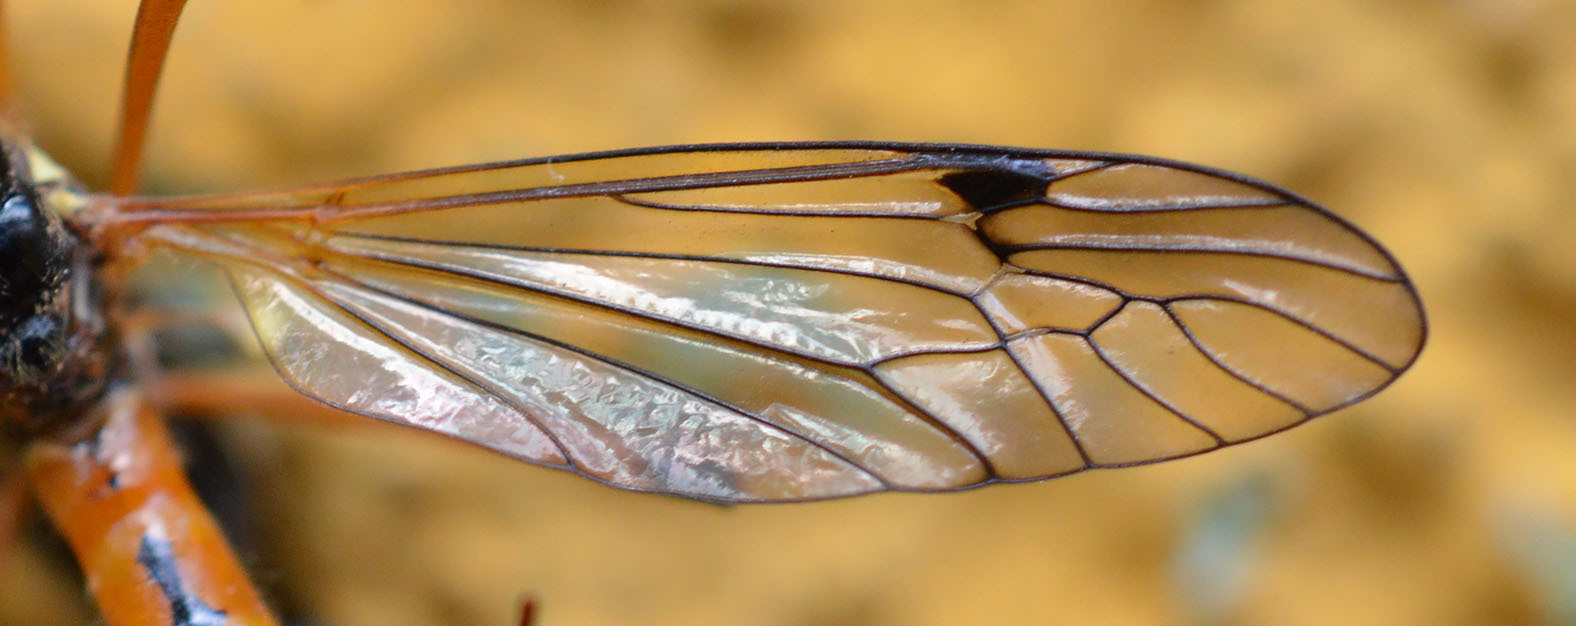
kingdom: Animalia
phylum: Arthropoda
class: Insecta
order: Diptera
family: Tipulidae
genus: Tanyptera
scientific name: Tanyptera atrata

◆ Aim:
Format the lines above as a numbered list, skipping any blank lines and leaving out the pictures.

◆ Reply to the exercise:
1. kingdom: Animalia
2. phylum: Arthropoda
3. class: Insecta
4. order: Diptera
5. family: Tipulidae
6. genus: Tanyptera
7. scientific name: Tanyptera atrata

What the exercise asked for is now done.